Vanavasa (वनवास) is a Sanskrit term meaning residence (vāsa) in a forest (vana). While it can be undertaken voluntarily, it usually carries a connotation of forced exile as a punishment. It commonly figures as a harsh penalty in ancient Hindu epics (such as the Ramayana and the Mahabharata) set in a time, thousands of years ago, when much of the Indian subcontinent was a wilderness.

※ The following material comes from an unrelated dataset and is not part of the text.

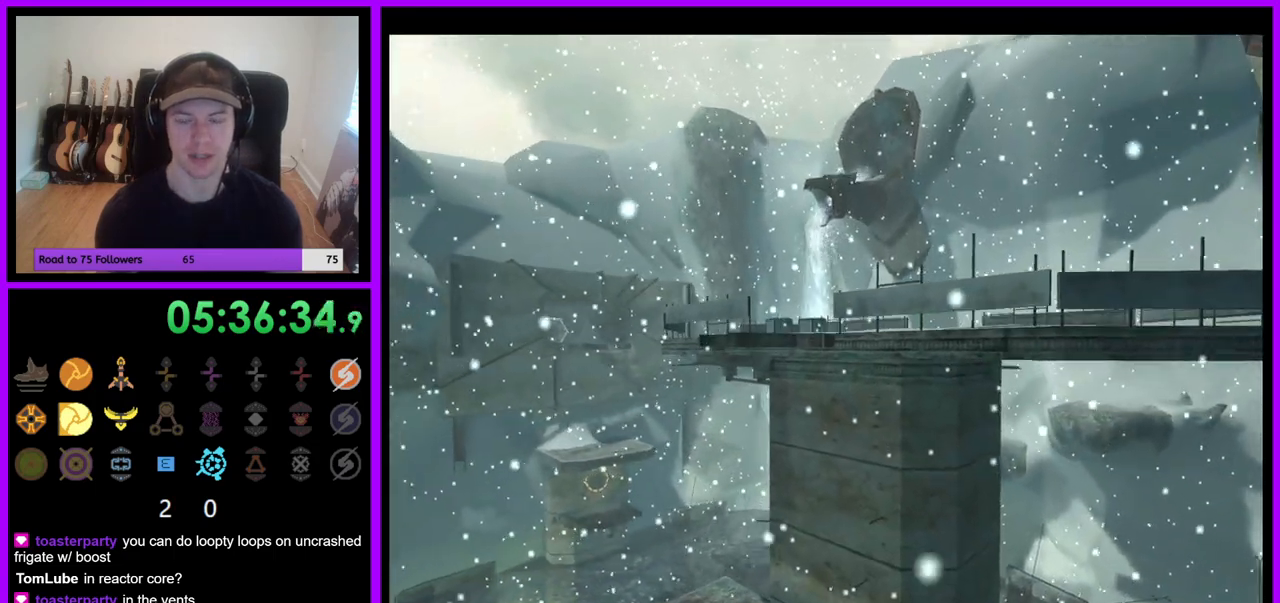
{"dt_ms": 500, "buttons": [], "left_stick": "down-left", "right_stick": "center", "events": []}
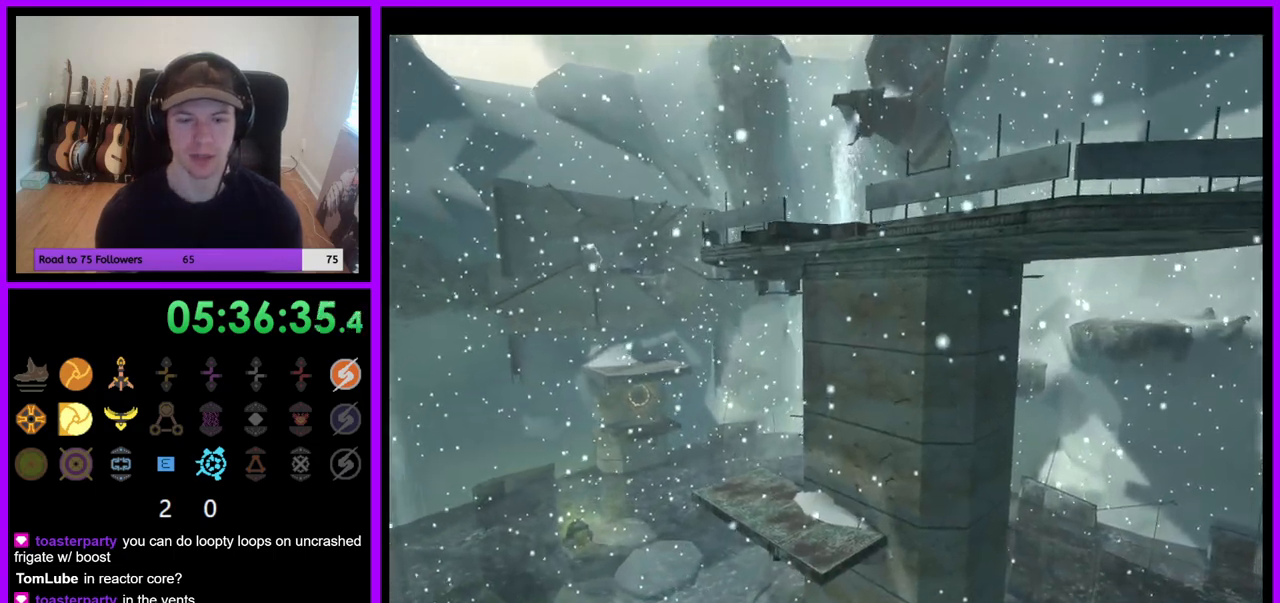
{"dt_ms": 1000, "buttons": [], "left_stick": "down-left", "right_stick": "center", "events": []}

When vanavasa is self-imposed, it can imply seclusion from worldly affairs to focus on spiritual matters, as in the case of ashrams (hermitages) established by ancient rishis (sages). When imposed as a punishment, it carries an implication of enforced isolation from society and exposure to life-threatening extreme situations (the elements and wildlife).

==Literature==

=== Ramayana ===
Rama is described to have undertaken a period of vanavasa for 14 years in the forest of Panchavati, accompanied by his wife Sita and younger brother, Lakshmana. This was invoked by Kaikeyi as one of her two boons from her husband, King Dasharatha, desiring her son Bharata to be the successor to the throne of Ayodhya.

=== Mahabharata ===
The Pandavas and Draupadi were exiled from the kingdom of Hastinapura by their cousin Duryodhana and his uncle Shakuni after they lost in a game of dice with them and their common wife, Draupadi, was humiliated in the court before the elders. A chapter in the epic is called the Arjuna-vanavasa parva, focussing on the experiences of Arjuna.